D-Dimer

The D-dimer test is used alongside a non-high clinical pretest probability to help rule out deep vein thrombosis and pulmonary embolism; a result below the established cutoff in this setting can avert additional venous thromboembolism testing. The assay also supports evaluation for disseminated intravascular coagulation. As a measurement of a fibrin degradation fragment, D-dimer serves as an adjunct for gauging thrombus formation and for tracking anticoagulant therapy in thromboembolic disease, with interpretation integrated with clinical findings and other laboratory data.

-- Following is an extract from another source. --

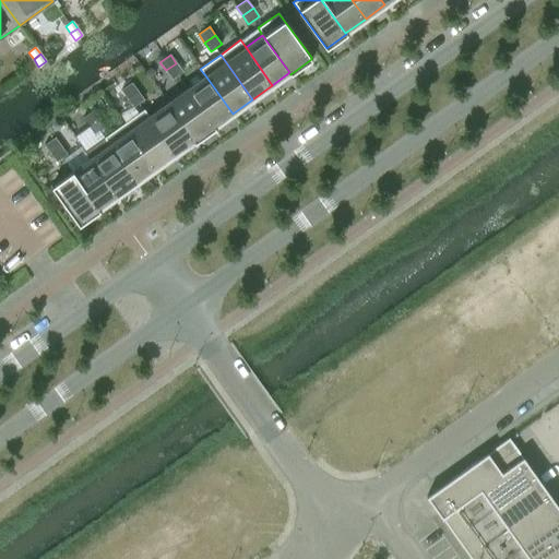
[(182,71),(176,63),(166,70),(171,79),(182,71)]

D-dimer is released when plasmin degrades cross-linked fibrin within a thrombus, providing a readout of both coagulation and fibrinolytic system activity. Its concentration reflects fibrinolytic activity and, indirectly, the magnitude of thrombin generation. Thrombosis may result from endothelial injury, blood flow stasis, or abnormal shear stress and is observed with conditions such as postoperative states, infection, and venous insufficiency. Physiologic increases occur during pregnancy, most prominently in the third trimester; available studies have not shown a consistent link between D-dimer concentration and adverse pregnancy outcomes. Elevated values are common among hospitalized patients and in numerous nonthrombotic conditions, limiting specificity. D-dimer is a supportive test that requires interpretation in the context of the clinical presentation and complementary laboratory results. Normal concentrations can be seen with subsegmental or peripheral pulmonary embolism, distal deep vein thrombosis, or when sampling is delayed after thrombus formation due to clearance of the fibrin degradation fragment. Use of D-dimer to exclude pulmonary embolism in patients with high pretest probability has not been established.